Continental Casualty Company cross-appeals, asserting that the policy provides benefits for a disability
commencing
while the policy is in force, even though such disability is the result of an illness or sickness which pre-existed the issuance of the policy, and that plaintiff’s disability did not
commence
during the life of the policy but commenced earlier.
Plaintiff’s Appeal
The contract of insurance, which is a group policy, provides that the benefit payable shall be “Less Any Amount Paid or Payable Under Any Workmen’s Compensation, Occupational Disease Act or Law. ’ ’
The insurance company presented as a witness Mr. John O’Connell, a lawyer who had been a member ot the Workmen’s Compensation Appeals Board and its predecessor, Industrial Accident Commission, from July 1963, to February 1967. (Trial was in August 1967.) He testified that if Mr. Burkett had applied for workmen’s compensation, which he
[362]
did not do, he would have been eligible for the amounts which were later deducted from the amount awarded, as described above. He conceded that he could not testify that Mr. Burkett actually would have been paid these amounts, saying, “I don’t think anybody can say that. ’ ’

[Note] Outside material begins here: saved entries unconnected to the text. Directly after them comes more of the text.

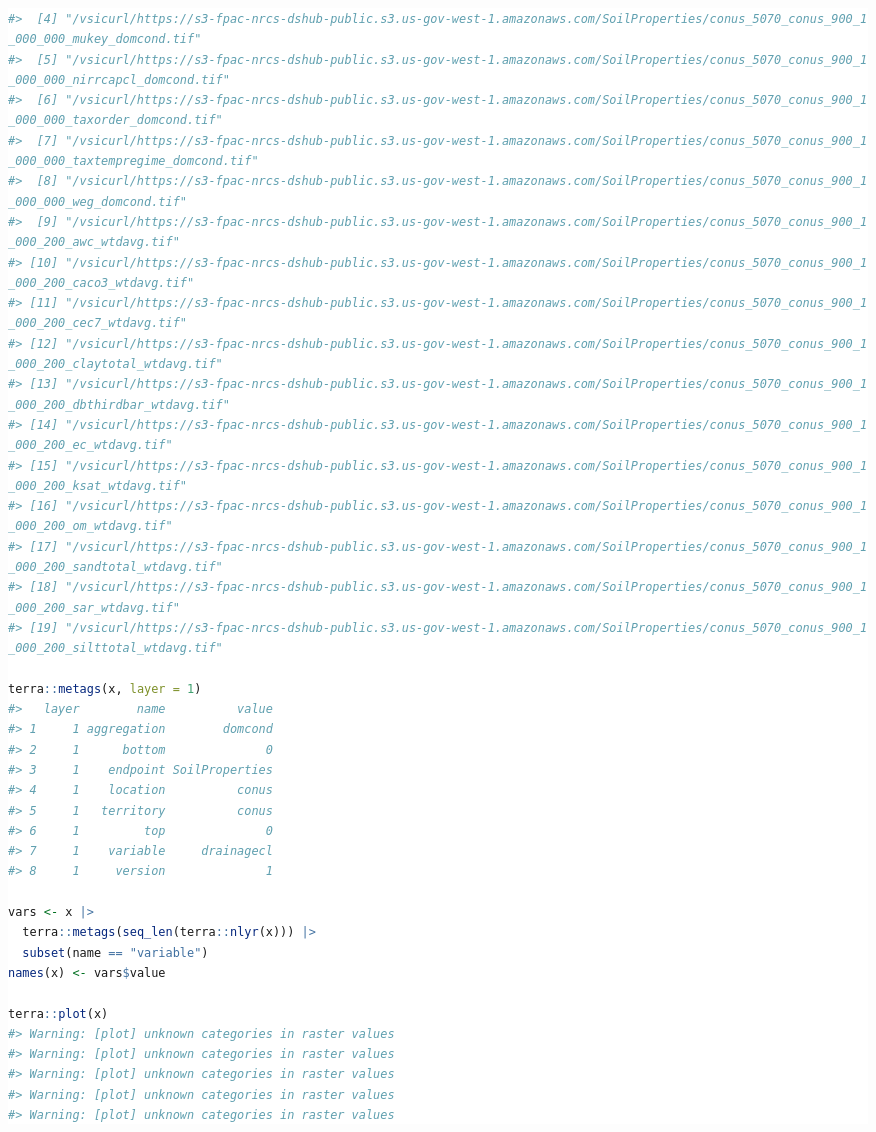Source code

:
 ``` r
#>  [4] "/vsicurl/https://s3-fpac-nrcs-dshub-public.s3.us-gov-west-1.amazonaws.com/SoilProperties/conus_5070_conus_900_1_000_000_mukey_domcond.tif"        
#>  [5] "/vsicurl/https://s3-fpac-nrcs-dshub-public.s3.us-gov-west-1.amazonaws.com/SoilProperties/conus_5070_conus_900_1_000_000_nirrcapcl_domcond.tif"    
#>  [6] "/vsicurl/https://s3-fpac-nrcs-dshub-public.s3.us-gov-west-1.amazonaws.com/SoilProperties/conus_5070_conus_900_1_000_000_taxorder_domcond.tif"     
#>  [7] "/vsicurl/https://s3-fpac-nrcs-dshub-public.s3.us-gov-west-1.amazonaws.com/SoilProperties/conus_5070_conus_900_1_000_000_taxtempregime_domcond.tif"
#>  [8] "/vsicurl/https://s3-fpac-nrcs-dshub-public.s3.us-gov-west-1.amazonaws.com/SoilProperties/conus_5070_conus_900_1_000_000_weg_domcond.tif"          
#>  [9] "/vsicurl/https://s3-fpac-nrcs-dshub-public.s3.us-gov-west-1.amazonaws.com/SoilProperties/conus_5070_conus_900_1_000_200_awc_wtdavg.tif"           
#> [10] "/vsicurl/https://s3-fpac-nrcs-dshub-public.s3.us-gov-west-1.amazonaws.com/SoilProperties/conus_5070_conus_900_1_000_200_caco3_wtdavg.tif"         
#> [11] "/vsicurl/https://s3-fpac-nrcs-dshub-public.s3.us-gov-west-1.amazonaws.com/SoilProperties/conus_5070_conus_900_1_000_200_cec7_wtdavg.tif"          
#> [12] "/vsicurl/https://s3-fpac-nrcs-dshub-public.s3.us-gov-west-1.amazonaws.com/SoilProperties/conus_5070_conus_900_1_000_200_claytotal_wtdavg.tif"     
#> [13] "/vsicurl/https://s3-fpac-nrcs-dshub-public.s3.us-gov-west-1.amazonaws.com/SoilProperties/conus_5070_conus_900_1_000_200_dbthirdbar_wtdavg.tif"    
#> [14] "/vsicurl/https://s3-fpac-nrcs-dshub-public.s3.us-gov-west-1.amazonaws.com/SoilProperties/conus_5070_conus_900_1_000_200_ec_wtdavg.tif"            
#> [15] "/vsicurl/https://s3-fpac-nrcs-dshub-public.s3.us-gov-west-1.amazonaws.com/SoilProperties/conus_5070_conus_900_1_000_200_ksat_wtdavg.tif"          
#> [16] "/vsicurl/https://s3-fpac-nrcs-dshub-public.s3.us-gov-west-1.amazonaws.com/SoilProperties/conus_5070_conus_900_1_000_200_om_wtdavg.tif"            
#> [17] "/vsicurl/https://s3-fpac-nrcs-dshub-public.s3.us-gov-west-1.amazonaws.com/SoilProperties/conus_5070_conus_900_1_000_200_sandtotal_wtdavg.tif"     
#> [18] "/vsicurl/https://s3-fpac-nrcs-dshub-public.s3.us-gov-west-1.amazonaws.com/SoilProperties/conus_5070_conus_900_1_000_200_sar_wtdavg.tif"           
#> [19] "/vsicurl/https://s3-fpac-nrcs-dshub-public.s3.us-gov-west-1.amazonaws.com/SoilProperties/conus_5070_conus_900_1_000_200_silttotal_wtdavg.tif"

terra::metags(x, layer = 1)
#>   layer        name          value
#> 1     1 aggregation        domcond
#> 2     1      bottom              0
#> 3     1    endpoint SoilProperties
#> 4     1    location          conus
#> 5     1   territory          conus
#> 6     1         top              0
#> 7     1    variable     drainagecl
#> 8     1     version              1

vars <- x |>
  terra::metags(seq_len(terra::nlyr(x))) |>
  subset(name == "variable")
names(x) <- vars$value

terra::plot(x)
#> Warning: [plot] unknown categories in raster values
#> Warning: [plot] unknown categories in raster values
#> Warning: [plot] unknown categories in raster values
#> Warning: [plot] unknown categories in raster values
#> Warning: [plot] unknown categories in raster values
```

There is a good deal of discussion in the briefs about the admissibility of testimony of an expert as to what result there might have been had application been made for workmen’s compensation; and also about Mr. O’Connell’s testimony in particular, especially because he conceded that he was not qualified to answer whether the Zollinger-Ellison Syndrome (which a physician testified at the trial was the plaintiff’s ailment) was a natural or reasonably probable result of the employment. Mr. O’Connell had tried to place himself in the position of a referee and had concluded that the opinion of the testifying physician would show that the disability was either caused or aggravated by Mr. Burkett’s activities as an employee of the bank.